Pushups, situps and air squats followed yet I maintained a focus on core work and yoga that I had theretofore ignored as part of my regular workouts. Though the pain subsided, I could still feel tinges of tightness in my lower back when I pushed hard.


Now, ten months later, I am just getting back to the bar. A 135-pound power clean, formerly my warm-up weight, is a something of a struggle. I haven’t dared deadlift and my strict press has dropped by almost forty percent. Whereas ass to grass was never an issue for me before, my front and back squats find me barely hitting parallel.


Knowing that strength comes back ten times slower than it goes away doesn’t ease the frustration of ostensibly starting from the ground floor. It feels like I’ve never moved weight before.


But I’m at the bar. The roughness of its knotted knurling feels at home in my hands which have grown soft and callousless in the intervening barbell-less months and while the strength of my muscles is gone, the memory they possess remains.


Strength will come in time and when it does, I’ll smash the two-minute mark and I’ll do it for Kara, who is thankfully in recovery.


Until then, my focus is on form, on empty bars, on light, five-, ten- and twenty-five-pound plates. I stand above the bar, repeating the instructions so many weightlifting coaches have drilled into me over the years.

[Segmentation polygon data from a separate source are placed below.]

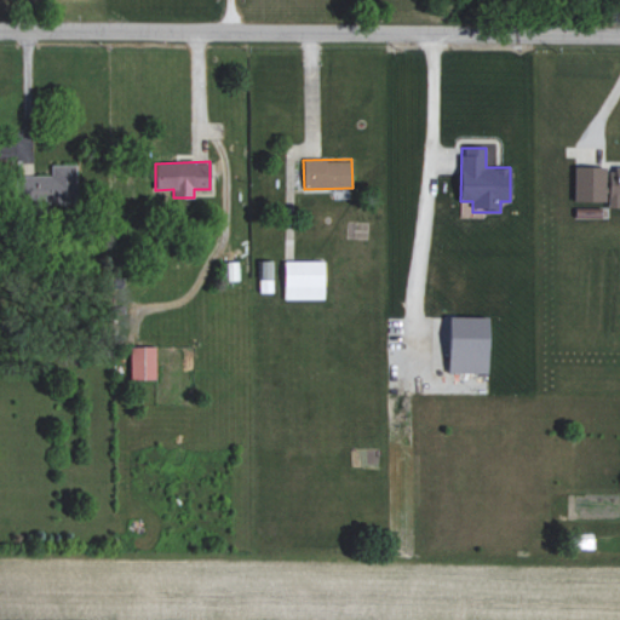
[(75,165),(51,165),(51,176),(21,176),(21,204),(76,202),(75,165)]
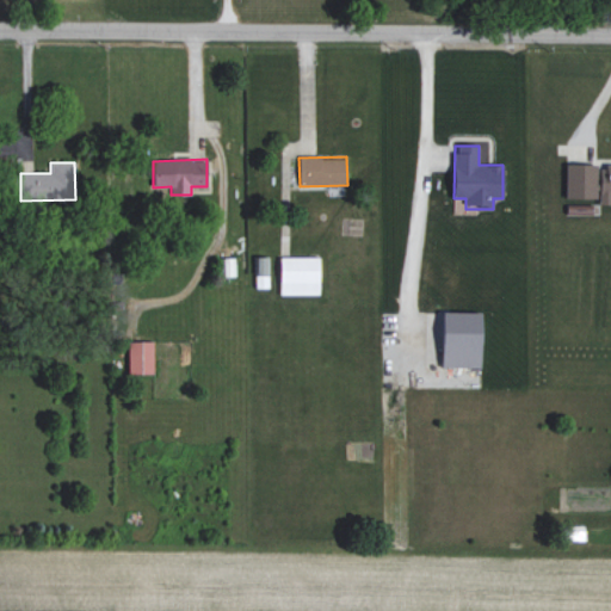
[(566,198),(599,198),(599,204),(610,204),(610,164),(565,165),(566,198)]
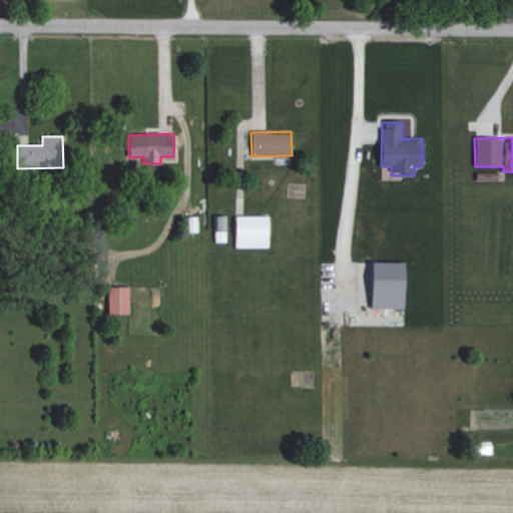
[(224,215),(214,215),(215,240),(225,240),(224,215)]
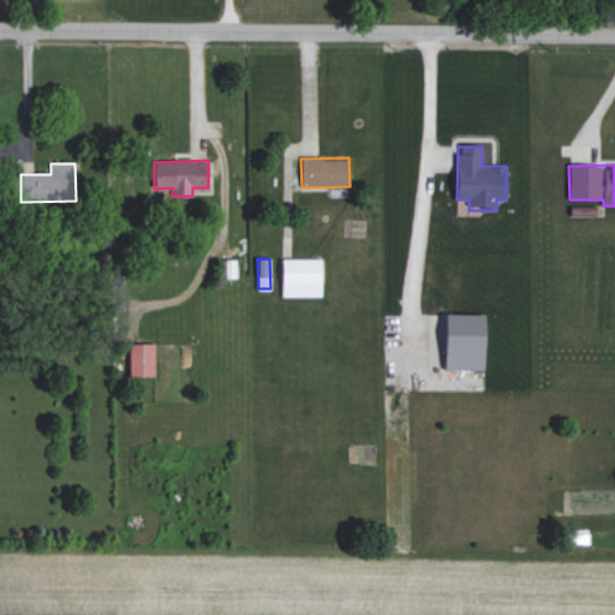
[(282,297),(322,296),(321,258),(281,258),(282,297)]
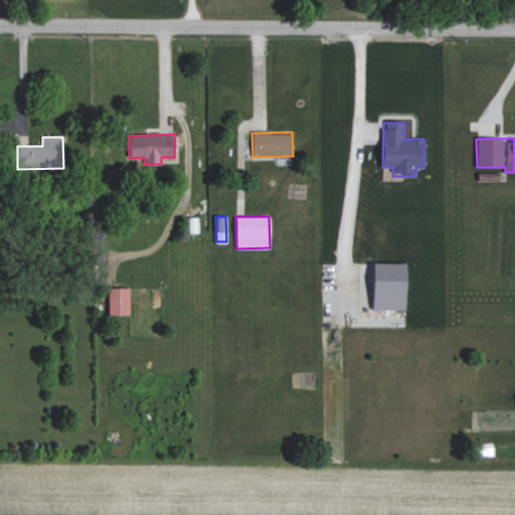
[(404,310),(405,263),(372,263),(372,310),(404,310)]
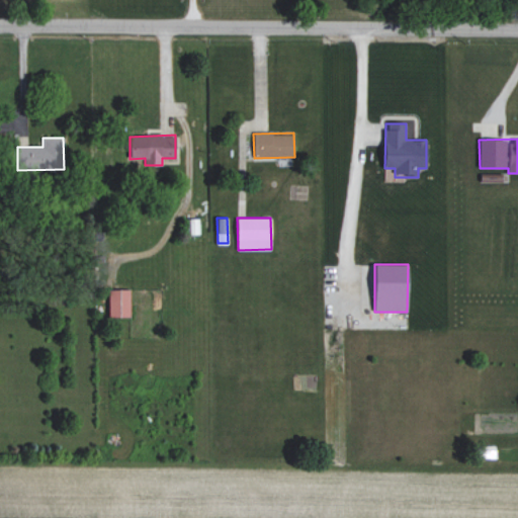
[(108,317),(131,317),(130,289),(108,289),(108,317)]
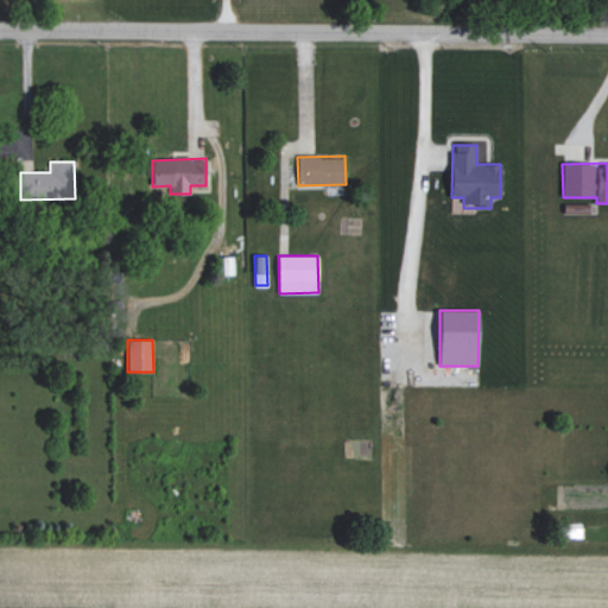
All buildings are outlined.
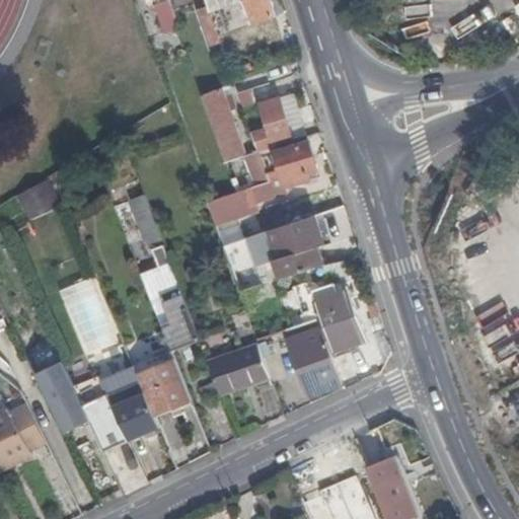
[(167,0),(143,0),(146,7),(153,5),(163,33),(177,28),(167,0)]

Fast elbows, straight back, open chest, drop quicker than the bar, breathe, push yourself under the weight.


And most important…listen to your fucking body.

Michael Venutolo-Mantovani, a writer and musician living Chapel Hill, North Carolina, is one of the few people on Earth who loves punk rock, creative nonfiction and Olympic weightlifting equally. Born and raised in New Jersey, he tries not to complain about the pizza down here too much.